Browser-based copy protection prevents casual copying but not determined content theft. When your content is copied without permission, DMCA takedown procedures are the most effective tool for removal.
What Is a DMCA Takedown?
The DMCA (Digital Millennium Copyright Act) is a US law that requires hosting providers and platforms to respond to copyright infringement notices by removing infringing content. Even for non-US sites, most international hosting providers and platforms comply with DMCA procedures because their US infrastructure or customers make compliance practical.
A DMCA takedown notice is a formal complaint to the hosting provider or platform (not the site owner directly) asserting that specific content infringes your copyright and requesting its removal.
Documenting Your Original Publication
Before filing a takedown, document that you published the content first. Useful evidence:
- Google Search Console showing your page was indexed before the infringing site.
- Wayback Machine (web.archive.org) showing your content at an earlier date.
- WordPress post revision history showing the original creation date.
- Email records, drafts, or version control commits predating the infringing publication.
Finding the Infringing Site Host
To send a takedown to the right party, identify the hosting provider. Go to who.is and enter the infringing site’s domain. Look for the hosting provider in the results. Alternatively, use a tool like HostingChecker.com. Most hosting providers have an abuse or DMCA contact listed on their website.
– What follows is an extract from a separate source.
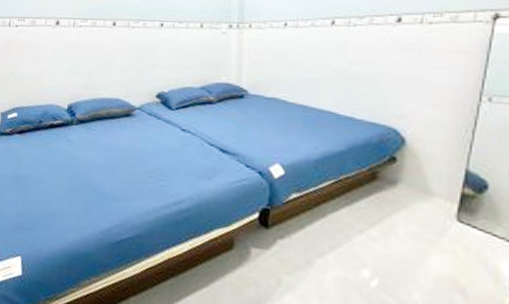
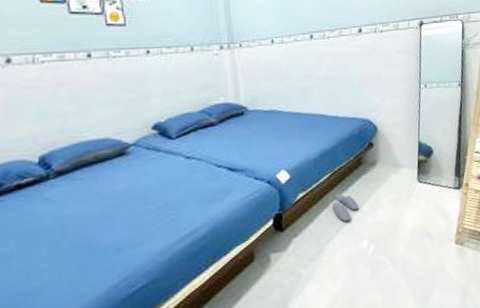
slippers: none [330,206,364,242] -> present [332,194,358,223]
Filing a Takedown with the Hosting Provider
Send an email to the hosting provider’s abuse address (usually abuse@hostname.com). The DMCA notice must include:
- Your name and contact information.
- Identification of the copyrighted work (your original URL).
- Identification of the infringing material (the infringing URL).
- A statement that you have a good faith belief the use is not authorised.
- A statement that the information is accurate under penalty of perjury.
- Your signature (typed name is acceptable).
Most hosting providers respond within 1-2 weeks and remove infringing content or provide a counter-notice from the alleged infringer.
Google DMCA Removal Request
To remove infringing content from Google search results, use Google’s Transparency Report at lumendb.com or file directly through search.google.com/search-console/remove-outdated-content (for your own URLs) or reportcontent.google.com (for others’ infringing content). Google reviews requests and removes URLs from search results when infringement is confirmed.
Monitoring for Content Theft
Set up ongoing monitoring so you catch copying early. Copyscape at copyscape.com lets you search for duplicate copies of your content. Google Alerts for distinctive phrases from your articles alerts you when those phrases appear elsewhere. Ahrefs Content Explorer can show who is publishing content similar to yours.
For legal questions about copyright and DMCA procedures, consult a lawyer. For technical monitoring setup and website protection strategy, a WordPress developer can implement watermarking, access controls, and monitoring tools suited to your content type.